Bjork’s work on desirable difficulty shows us that certain kinds of challenge during training produce better long-term retention and transfer even though they feel harder in the moment (Bjork, 1994). Difficulty that comes from processes supporting learning is valuable; difficulty that comes from poor design is waste. Place challenge where it serves performance, and strip it away from everything else: information architecture, navigation, the mechanics of participation, and the overhead of making decisions that don’t contribute to anyone’s development.
Designing for Decisions
Audit every point in a training intervention where someone has to make a choice. Does that choice serve the learning purpose, or is it adding cognitive cost?
Reducing options from ten to five saves more decision time than reducing from fifty to forty-five. Simplifying a few key decision points, the landing page of your LMS, the opening navigation of your e-learning module, the first five minutes of your workshop, will have a disproportionate impact on the overall experience.

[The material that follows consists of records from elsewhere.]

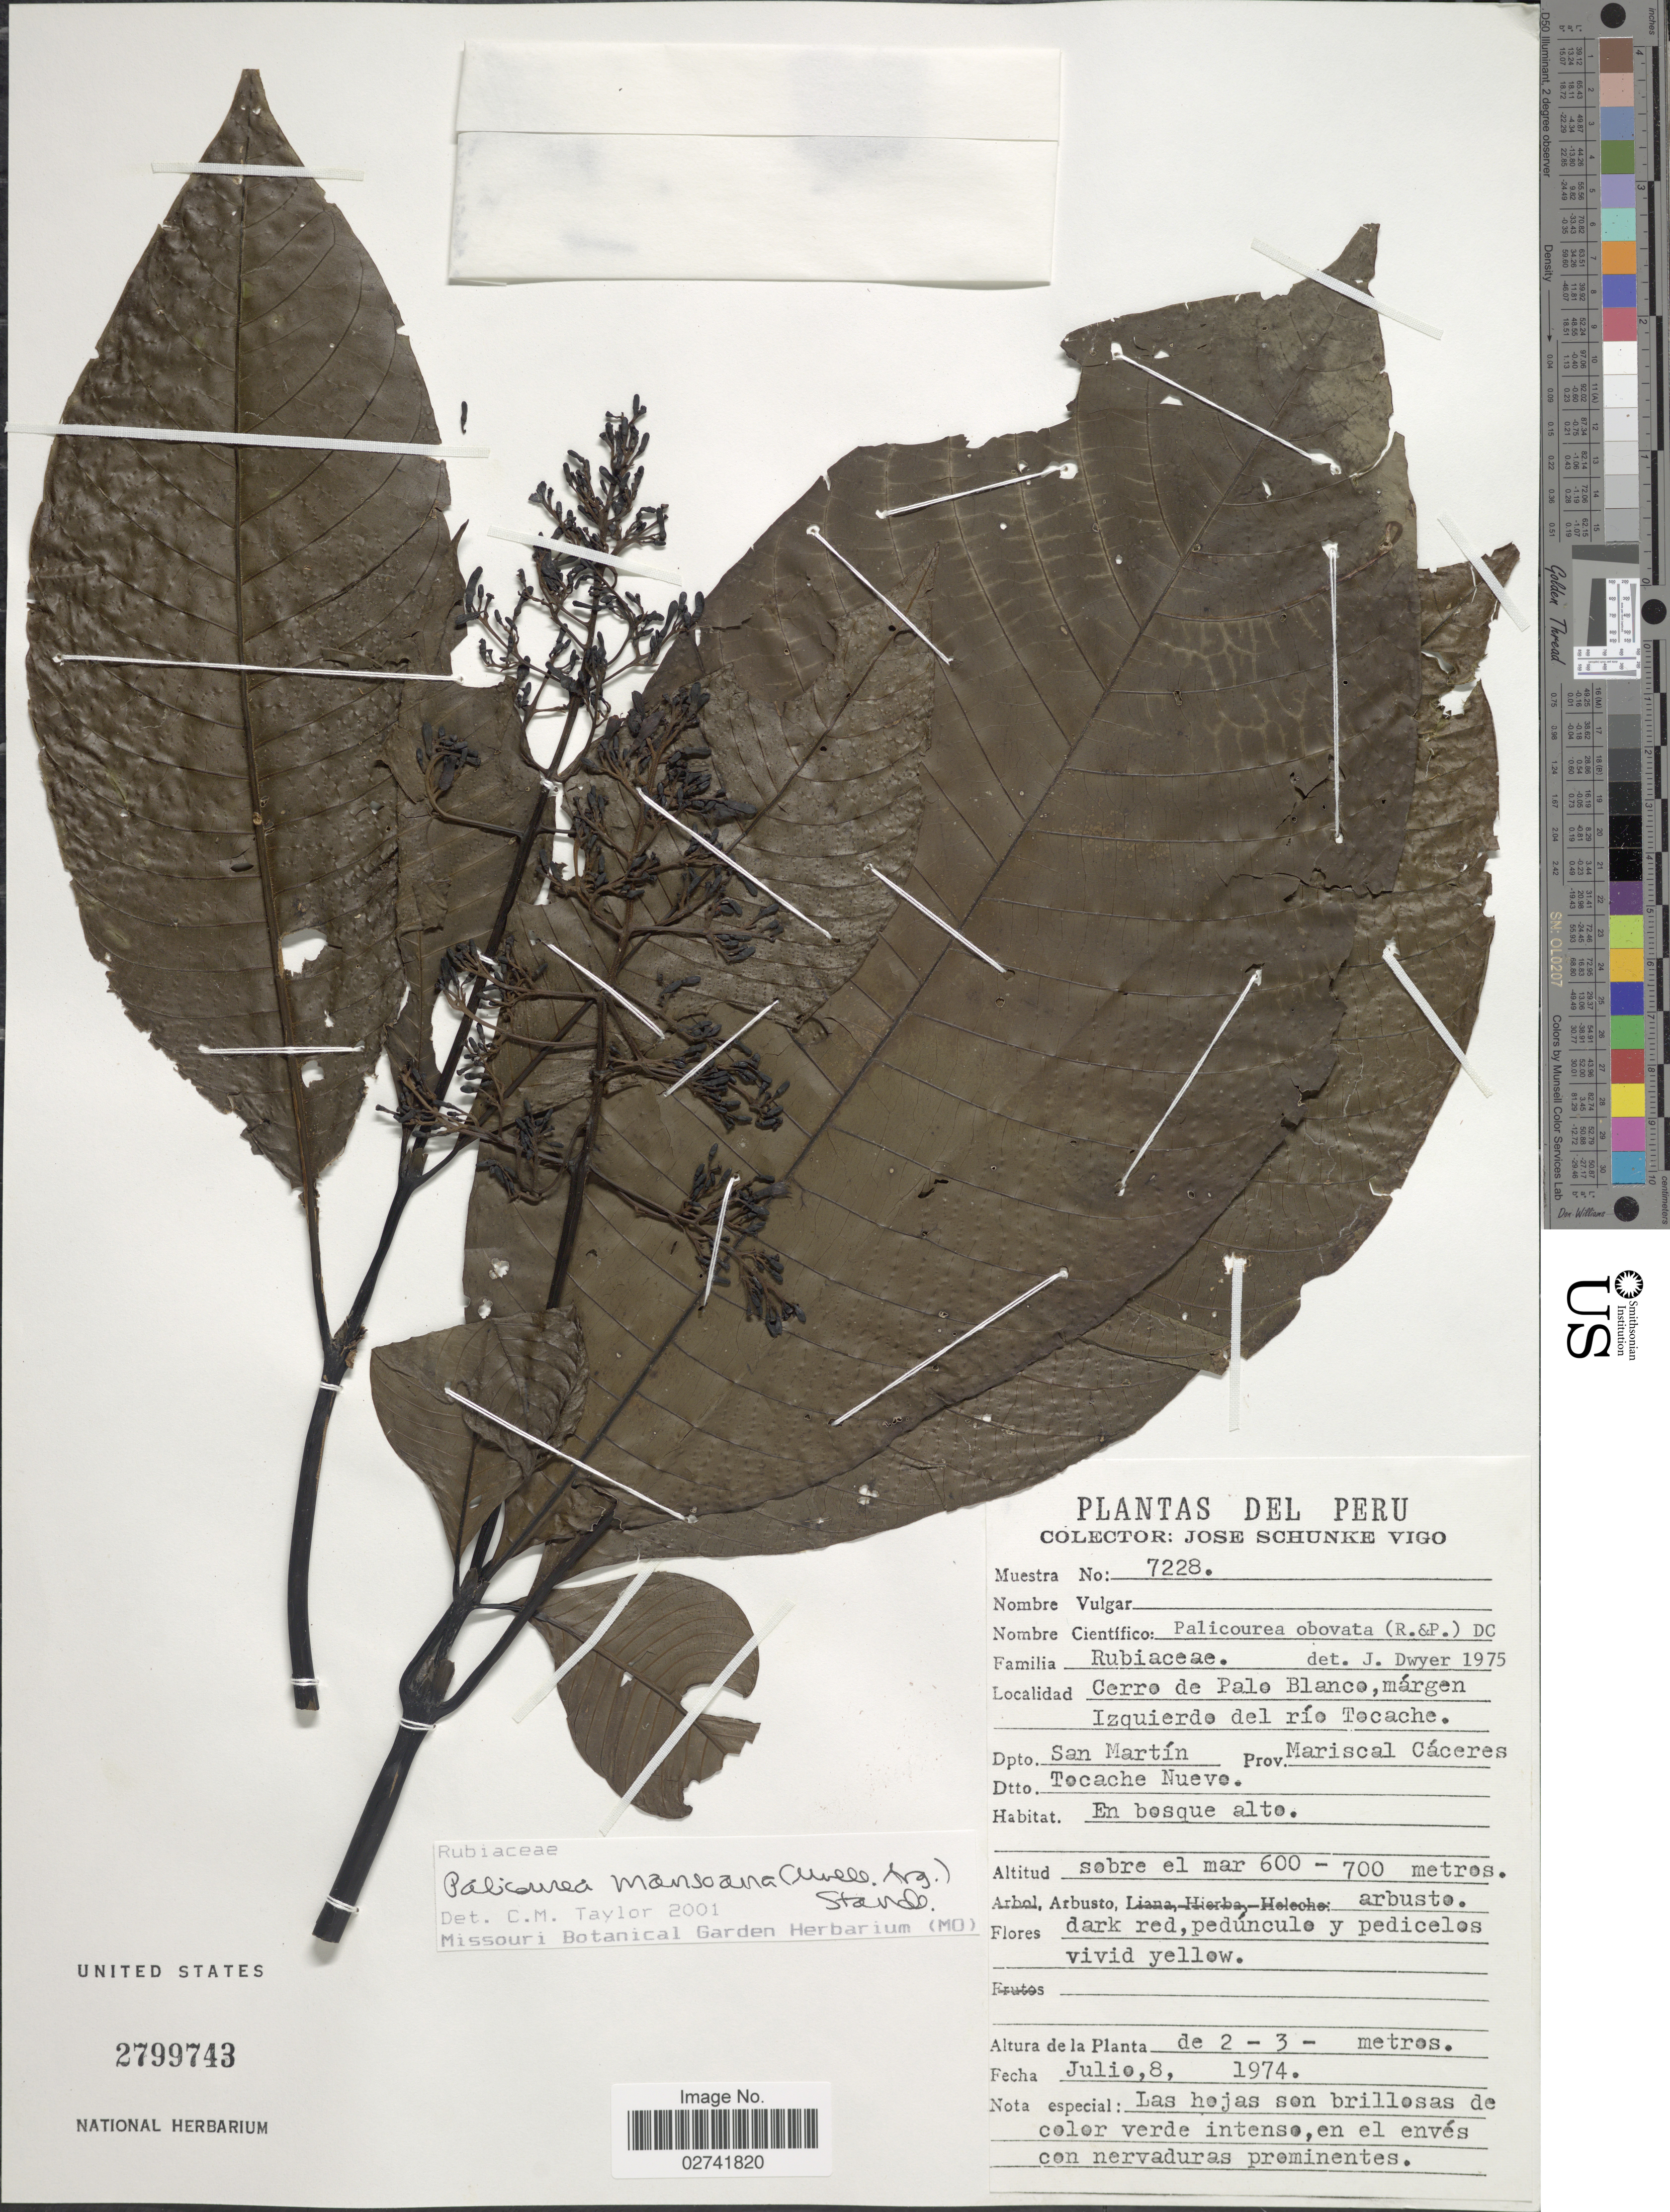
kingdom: Plantae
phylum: Tracheophyta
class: Magnoliopsida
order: Gentianales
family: Rubiaceae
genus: Palicourea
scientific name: Palicourea mansoana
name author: (Müll. Arg.) Standl.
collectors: J. Schunke Vigo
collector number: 7228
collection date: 1974-07-08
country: Peru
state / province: San Martín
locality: Cerro de Palo Blanco, margen Izquierda del rio Toache. Dpto. San Martin. Prov. Mariscal Cáceres. Dtto. Tocache Nuevo.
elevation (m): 600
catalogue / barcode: US 2799743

Layer your choices so that people encounter only what they need at each stage, with deeper options available when they’re relevant. Discover how your users think about the content before you decide how to organise it. And remember that every unnecessary decision consumes working memory resources that would be better spent on learning.
The real world is complex, and effective training must prepare people for that complexity. We owe it to the people we’re designing for to make the experience of engaging with our work as straightforward as it can be, so that their effort goes where it should: into developing the knowledge and skills they came here to build.
References
Bjork, R. A. (1994). Memory and metamemory considerations in the training of human beings. In J. Metcalfe and A. Shimamura (Eds.), Metacognition: Knowing about Knowing (pp. 185-205). MIT Press.
Cowan, N. (2001). The magical number 4 in short-term memory: A reconsideration of mental storage capacity. Behavioural and Brain Sciences, 24(1), 87-114.
Hick, W. E. (1952). On the rate of gain of information. Quarterly Journal of Experimental Psychology, 4(1), 11-26. (PAID)
Hyman, R. (1953). Stimulus information as a determinant of reaction time. Journal of Experimental Psychology, 45(3), 188-196.
Longstreth, L. E. (1988). Hick’s law: Its limit is 3 bits. Bulletin of the Psychonomic Society, 26(1), 8-10.
Maze (2025). Card sorting: How to improve IA and uncover mental models.
Nielsen, J. (2006). Progressive disclosure. Nielsen Norman Group.
Nielsen Norman Group (2024). Card sorting: Uncover users’ mental models.
Proctor, R. W. and Schneider, D. W. (2018). Hick’s law for choice reaction time: A review. Quarterly Journal of Experimental Psychology, 71(6), 1281-1299.
Sweller, J. (1988). Cognitive load during problem solving: Effects on learning. Cognitive Science, 12(2), 257-285.